Almond explained how using data allows broadcasters to gain insights into audience viewing habits across devices.

He said: “Platform analytics drives content being produced today, for tomorrow,” he continued, “big data now drives business decisions”.

The question remains, how far this can go?

Almond explained, if audiences prefer close-ups or wide shots, advanced technology will be able to pre-edit clips to automate shot decisions in order to create content quicker.

Almond said: “We are already seeing IBM’s Watson develop movie trailers.”

Broadcasters must quickly adopt IP and cloud technologies because the technology is now ready, cloud-based operations are feasible. Almond said the delay in implementation is “partly because of the broadcasters legacy of infrastructure and satellites”.

“Cloud acceleration will rise quickly, otherwise broadcasters are dead,” – Stuart Almond

Plunkett added the delay in adoption can be attributed to a combination of payload in high bit rate and quality expectations from the broadcaster.
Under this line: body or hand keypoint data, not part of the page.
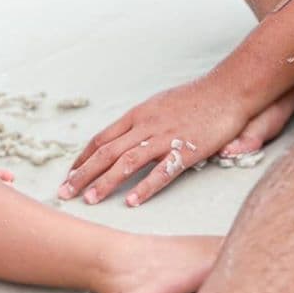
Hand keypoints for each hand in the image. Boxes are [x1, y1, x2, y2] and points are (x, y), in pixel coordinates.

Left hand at [58, 77, 246, 206]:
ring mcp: (165, 137)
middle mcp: (146, 125)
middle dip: (83, 174)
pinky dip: (145, 187)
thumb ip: (143, 121)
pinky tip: (132, 202)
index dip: (83, 158)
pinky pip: (161, 172)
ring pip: (127, 162)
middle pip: (106, 152)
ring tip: (89, 201)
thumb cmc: (197, 98)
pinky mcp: (186, 150)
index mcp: (138, 114)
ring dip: (105, 183)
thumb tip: (128, 136)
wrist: (228, 90)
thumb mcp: (161, 104)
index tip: (70, 174)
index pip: (102, 138)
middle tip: (65, 193)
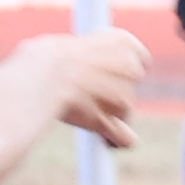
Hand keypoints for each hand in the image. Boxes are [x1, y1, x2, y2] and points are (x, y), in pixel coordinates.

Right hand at [12, 27, 148, 148]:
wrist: (44, 76)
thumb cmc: (48, 56)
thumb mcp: (72, 45)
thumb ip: (88, 58)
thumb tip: (80, 73)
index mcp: (124, 43)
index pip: (139, 56)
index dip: (122, 65)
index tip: (106, 69)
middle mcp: (131, 69)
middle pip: (130, 86)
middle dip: (113, 91)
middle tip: (87, 90)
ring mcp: (124, 99)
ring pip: (123, 112)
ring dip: (108, 114)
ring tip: (80, 110)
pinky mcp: (111, 123)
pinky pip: (124, 138)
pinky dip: (116, 140)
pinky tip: (106, 140)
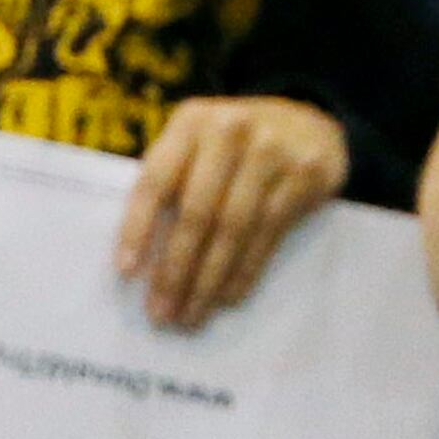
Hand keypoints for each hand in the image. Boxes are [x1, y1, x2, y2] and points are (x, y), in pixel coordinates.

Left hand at [115, 97, 349, 330]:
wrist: (311, 125)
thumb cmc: (238, 148)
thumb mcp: (200, 144)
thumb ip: (174, 181)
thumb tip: (142, 258)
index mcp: (191, 122)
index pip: (157, 180)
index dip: (138, 228)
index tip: (127, 273)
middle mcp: (230, 130)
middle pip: (196, 212)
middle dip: (175, 270)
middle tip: (161, 313)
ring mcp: (271, 152)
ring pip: (232, 230)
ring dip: (208, 282)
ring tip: (190, 316)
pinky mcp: (304, 175)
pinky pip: (267, 235)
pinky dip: (244, 272)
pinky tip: (227, 299)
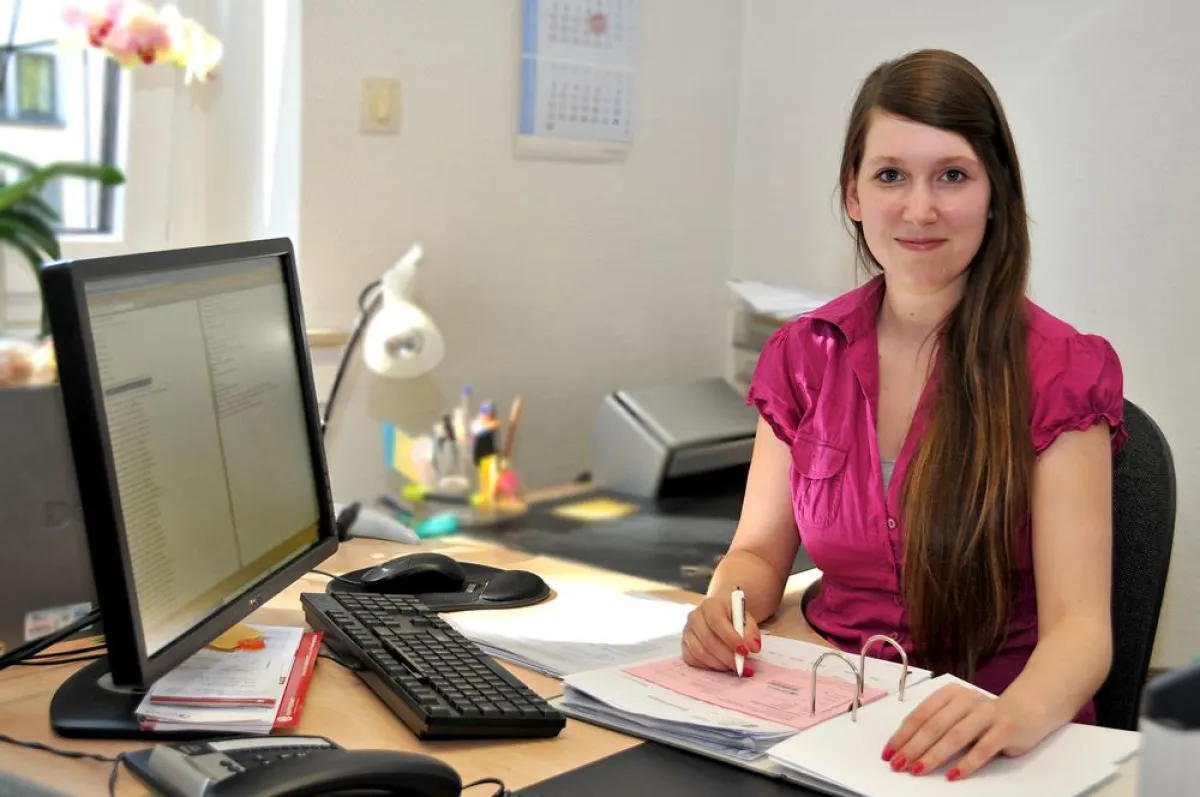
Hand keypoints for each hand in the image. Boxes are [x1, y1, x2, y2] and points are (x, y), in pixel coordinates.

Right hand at [681, 594, 761, 674]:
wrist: (719, 613)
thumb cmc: (733, 616)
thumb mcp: (746, 619)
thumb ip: (751, 631)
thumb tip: (753, 647)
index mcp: (710, 605)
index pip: (717, 622)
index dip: (731, 638)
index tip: (746, 652)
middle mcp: (695, 617)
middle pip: (708, 640)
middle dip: (728, 657)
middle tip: (744, 666)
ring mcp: (687, 631)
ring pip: (700, 652)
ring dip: (720, 664)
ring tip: (735, 667)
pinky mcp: (684, 644)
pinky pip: (693, 659)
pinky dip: (708, 666)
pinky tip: (721, 665)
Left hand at [882, 683, 1048, 780]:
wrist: (1029, 709)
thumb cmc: (986, 717)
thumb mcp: (958, 715)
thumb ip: (938, 724)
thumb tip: (905, 747)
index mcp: (950, 694)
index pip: (920, 715)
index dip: (903, 734)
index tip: (888, 752)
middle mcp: (966, 699)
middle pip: (934, 725)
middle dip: (913, 747)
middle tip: (898, 764)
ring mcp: (987, 712)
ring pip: (955, 736)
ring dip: (933, 755)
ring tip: (918, 770)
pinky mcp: (1005, 728)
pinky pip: (983, 749)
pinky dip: (966, 764)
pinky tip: (952, 776)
Only recently has this technology been viable for the broadcast industry.

He said: “Cloud virtualisation is more leading edge, broadcasters’ appetite to embrace cloud is high”.

Artificial applications

Steve plunkett

Steve Plunkett

The broadcast industry is at the “infancy stage of using data,” Plunkett explained.

He said that data related to audience demands combined with artificial intelligence (AI) and machine learning (ML) will allow broadcasters to efficiently learn audience habits, making their content delivery platforms more reliable and bring a profitable return on investment.

Plunkett explained there is a huge amount of potential for AI in broadcasting. “A machine can learn quickly the angles that work best in action, and produce in real time an algorithm to create viable and rapid clipping of content,” Plunkett said.

“If content is King, data is King Kong” – Steve Plunkett

Broadcasters need to use data from the experts to make informed decisions because audiences demand personalisation.

Plunkett likened the broadcast industry technology evolution to the Galapagos islands, he said: “The technology has evolved separately over time” and with the adoption of IP there are inherent security issues that arise, “we need to do this as a community,” Plunkett said.

Almond added: “The key is partnerships, working with vendors and telcos who rely on different levels of expertise and security.”